10-20 parts of silica sol, 3-10 parts of potassium silicate, 4-8 parts of emulsion, 0.1-1 part of cellulose, 30-50 parts of filler, 0.1-1 part of anti-settling agent, 0.5-1.5 parts of stabilizer, 0-5 parts of auxiliary agent and 20-40 parts of water;

the silica sol is a nano silica dispersoid subjected to metal ion surface treatment;

the potassium silicate is silane-modified stable potassium silicate;

the emulsion is of a core-shell structure.

2. The environmentally friendly fireproof inorganic interior wall coating of claim 1, wherein the nanosilica dispersion has a pH of 9-11 and a particle size of 8-14 nm.

3. The environmentally friendly fireproof inorganic interior wall coating material according to claim 1, wherein the stable potassium silicate has a pH of 10.5 to 12.5 and a modulus of 3.5 to 4.0.

4. The environment-friendly fireproof inorganic interior wall coating according to claim 1, wherein the emulsion is selected from at least one of styrene-acrylate copolymer emulsion, vinyl acetate-acrylate copolymer emulsion, pure acrylic emulsion, and silicone-acrylate copolymer emulsion.

5. The environment-friendly fireproof inorganic interior wall coating according to claim 1, wherein the glass transition temperature of the emulsion is 7-9 ℃ and the minimum film forming temperature is less than 5 ℃.

6. The environmentally friendly fire-resistant inorganic interior wall coating material of claim 1, wherein the cellulose is selected from at least one of methylethylhydroxyethylcellulose, hydroxymethylcellulose, hydroxyethylcellulose, and carboxymethylcellulose.

7. The environment-friendly fireproof inorganic interior wall coating according to claim 1, wherein the filler is at least one selected from titanium dioxide, kaolin, coarse whiting powder, talcum powder, silica powder and mica powder.

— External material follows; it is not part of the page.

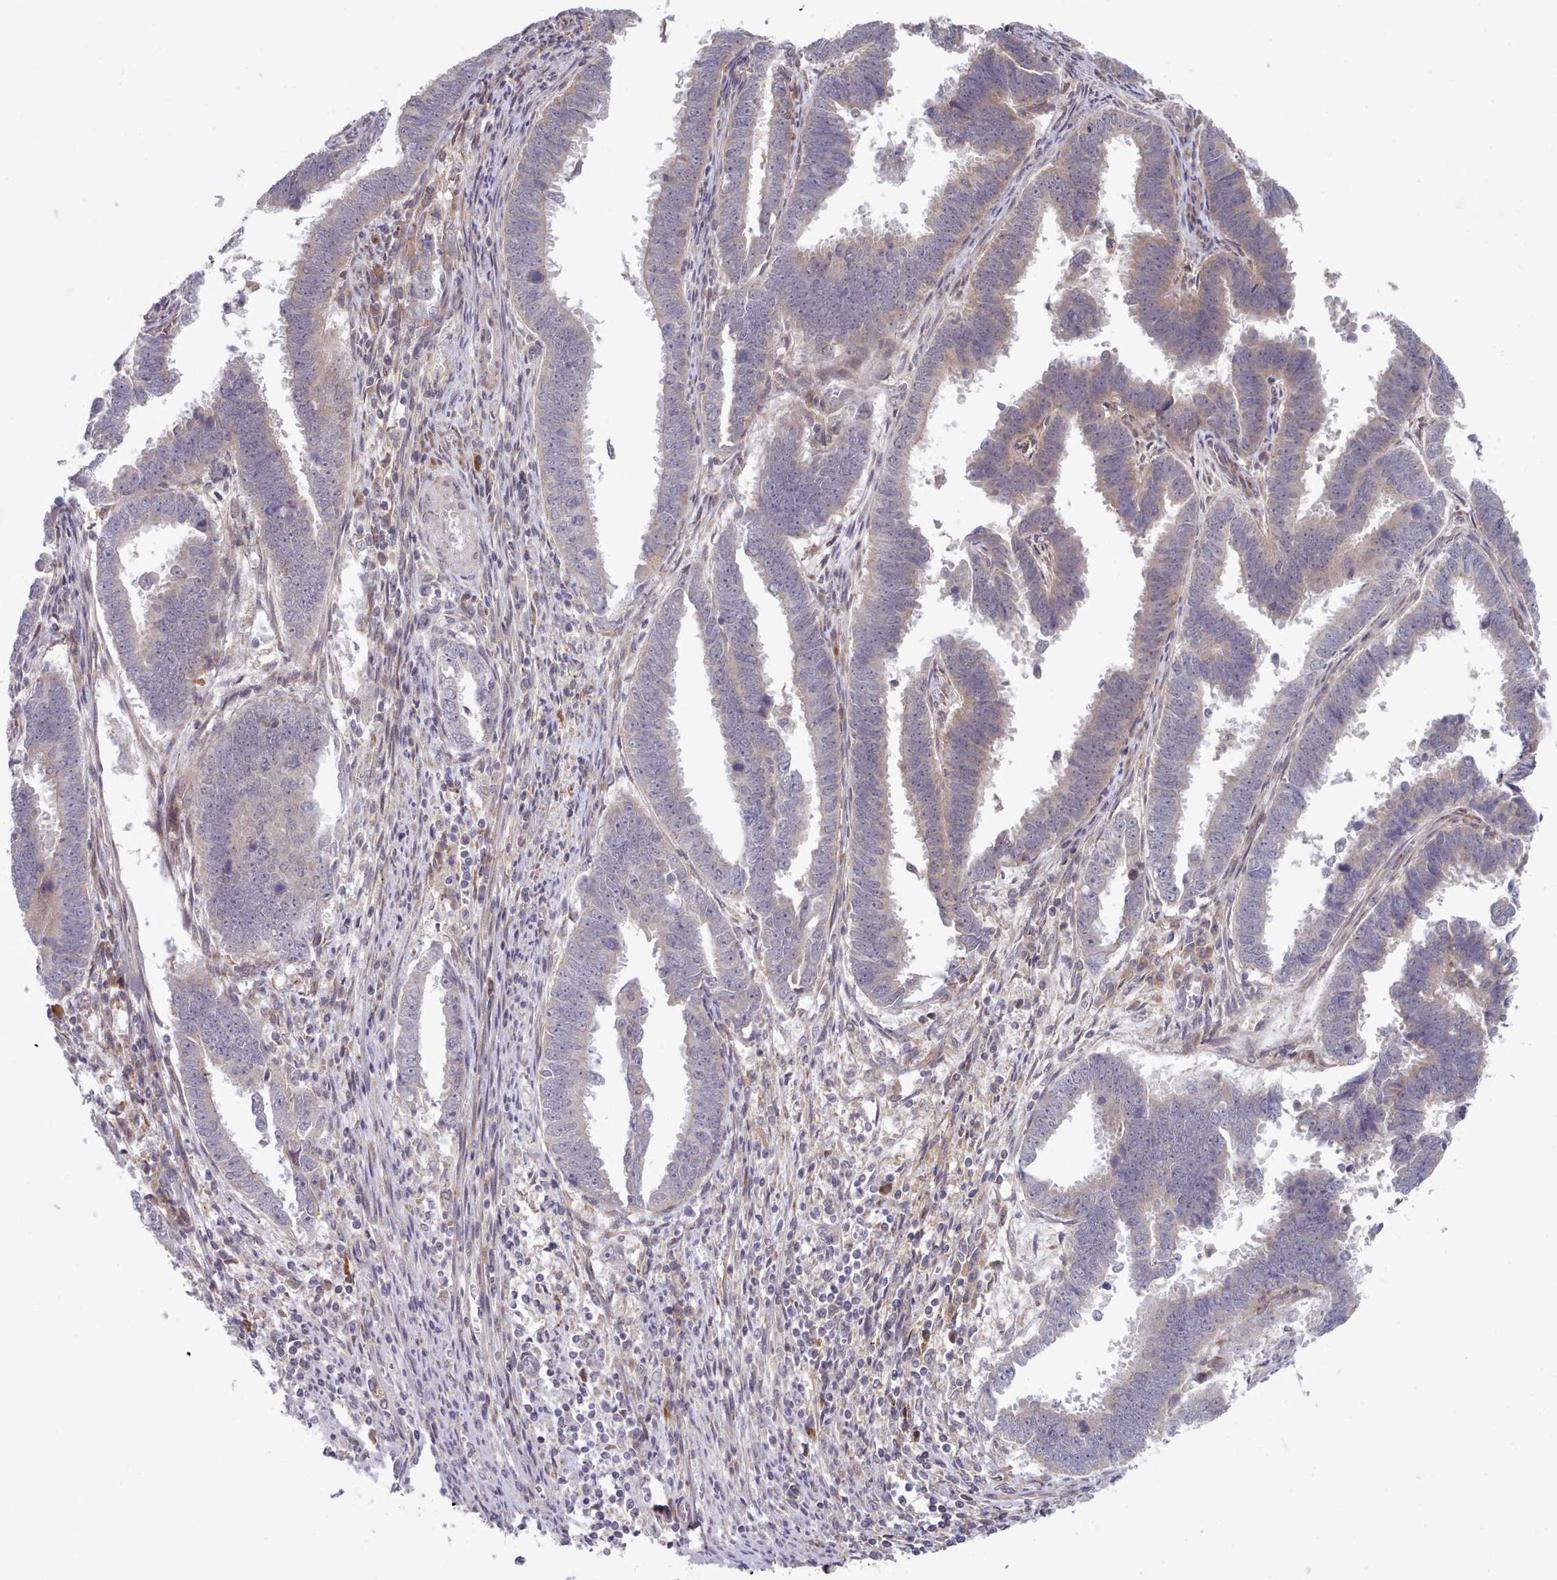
{"staining": {"intensity": "negative", "quantity": "none", "location": "none"}, "tissue": "endometrial cancer", "cell_type": "Tumor cells", "image_type": "cancer", "snomed": [{"axis": "morphology", "description": "Adenocarcinoma, NOS"}, {"axis": "topography", "description": "Endometrium"}], "caption": "DAB immunohistochemical staining of adenocarcinoma (endometrial) displays no significant expression in tumor cells. (Immunohistochemistry (ihc), brightfield microscopy, high magnification).", "gene": "TRIM26", "patient": {"sex": "female", "age": 75}}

8. The environmentally friendly fire-retardant inorganic interior wall coating material according to claim 1,

the anti-settling agent is selected from at least one of organic bentonite, polyethylene wax, fumed silica and polyamide wax;

the stabilizer is at least one of quaternary ammonium salt and quaternary ammonium base.

9. The environmentally friendly fire-retardant inorganic interior wall coating material according to claim 1,

the auxiliary agent comprises at least one of a wetting agent, a dispersing agent, a defoaming agent, an antifreeze agent, a pH regulator and a sterilization and mildew preventive.

10. The method for preparing the environment-friendly fireproof inorganic interior wall coating according to any one of claims 1 to 9, wherein the preparation method comprises the following steps:

1) uniformly mixing part of water, a stabilizer and an optional auxiliary agent to obtain a premixed solution;

2) uniformly mixing the premixed solution with filler, anti-settling agent and cellulose to obtain inorganic interior wall coating slurry;

3) and (3) uniformly mixing the inorganic interior wall coating slurry with potassium silicate and silica sol, and then uniformly mixing with the emulsion and the residual water to obtain the environment-friendly fireproof inorganic interior wall coating.